In a survey conducted by WAN in 2014-15, about 2.7 million women in the country were eligible for the National Sample Survey on Women and Child Development (NSSWD) and the Indian Survey of Income and Labour (ISIL).
Women’s participation in these surveys is now over 10% and has been steadily rising.
The trend is similar in all sectors, said Nandanjaya Bhadrakar, the founder and director of WAN.
Women’s employment and career advancement are not just restricted to the private sector.
In government sectors, women also have a role in the planning, finance, public sector and defence sectors, he said.
WAN analysed the data from the surveys of 4,000 women working in government and non-government sectors between 2002 and 2016.
Waning gender gaps in top positions in the government sector were reflected in the numbers of women in top management positions.
The number of senior women in senior positions in public sector has grown by more than 50% since 2002.
In private sector, the numbers have fallen.
The percentage of women employed in top leadership positions in private companies has also fallen over the past 10 years.
WANGAM data shows that women in private sector were responsible for only 7.4% of senior leaders in government sector, which fell to 5.5% in private-sector companies.
Women had only 2.4 per cent of senior positions and in public service, they had 0.8 per cent.
The gap in senior leadership position in public services has been narrowing, according a survey of 1,000 employees by the private consultancy NGT.
“It’s no longer just a question of gender.
Women in government, civil services and the private sectors are increasingly becoming leaders of the day.
We are seeing them become part of the decision-making process.
They are now part of decision-makers,” said Shanti Kumar, senior partner at WAN, who led the research.
The data also shows that the gender gap in the public sector was narrowing.
Women now have a majority in government departments, which are responsible for the administration of all government departments.
In civil services, women now have majority in all departments, including those related to finance, trade, manufacturing, health, education and tourism.
“They are taking the lead on the issues that need to be tackled and in the process, they are contributing to shaping policies that are positive for women,” said Ms Bhadarakar.
Wangam’s findings are based on data from surveys conducted between 2002-2016.
The study used data from several sectors, including government, private and civil, and also on the participation of women and people of color.
“WAN’s data shows a clear trend of widening gender gaps over time, but the overall trends are still fairly good.
In India, for example, we are witnessing the highest proportion of women’s representation in government.
It’s not just a matter of increasing numbers in government positions but also the role of women.
They have a significant influence in decision- making,” said Dr Bhait Kaul, the WAN co-founder and principal of Nandan Rajan Consulting.
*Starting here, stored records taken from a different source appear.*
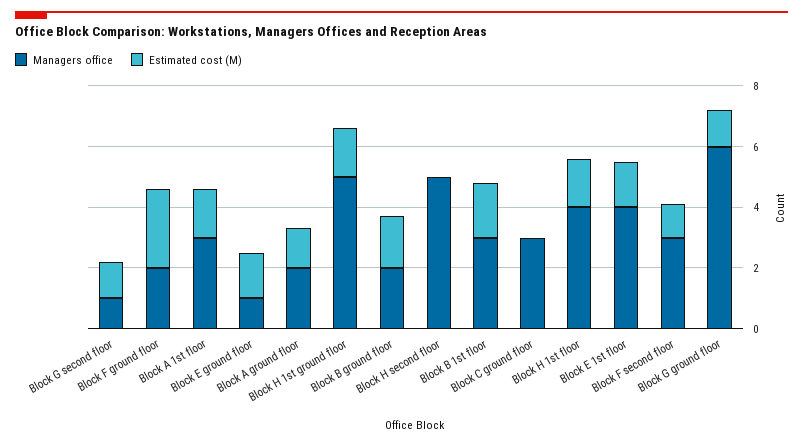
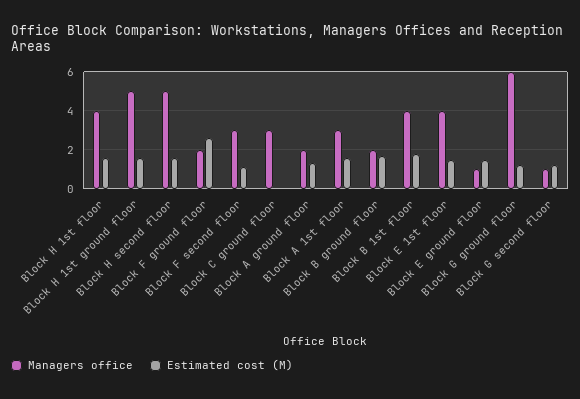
  {
    "Managers office": {
      "Block G second floor": 1,
      "Block F ground floor": 2,
      "Block A 1st floor": 3,
      "Block E ground floor": 1,
      "Block A ground floor": 2,
      "Block H 1st ground floor": 5,
      "Block B ground floor": 2,
      "Block H second floor": 5,
-     "Block B 1st floor": 3,
+     "Block B 1st floor": 4,
      "Block C ground floor": 3,
      "Block H 1st floor": 4,
      "Block E 1st floor": 4,
      "Block F second floor": 3,
      "Block G ground floor": 6
    },
    "Estimated cost (M)": {
      "Block G second floor": 1,
      "Block F ground floor": 2.5,
      "Block A 1st floor": 1.5,
      "Block E ground floor": 1.5,
      "Block A ground floor": 1.5,
      "Block H 1st ground floor": 1.5,
      "Block B ground floor": 1.5,
-     "Block H second floor": 0,
+     "Block H second floor": 1.5,
      "Block B 1st floor": 2,
      "Block C ground floor": 0,
      "Block H 1st floor": 1.5,
      "Block E 1st floor": 1.5,
      "Block F second floor": 1,
      "Block G ground floor": 1
    }
  }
“The government is also witnessing a narrowing of gender gaps,” he added.
“This is because the government is now focusing on issues such as women empowerment, women empowerment in business, and women empowerment at home,” he said, referring to women’s empowerment programmes, programmes to empower women, and the role played by women in politics.
“Women’s participation is also rising.
There is a need for women to be involved in decision making and in all levels of decision making,” he pointed out.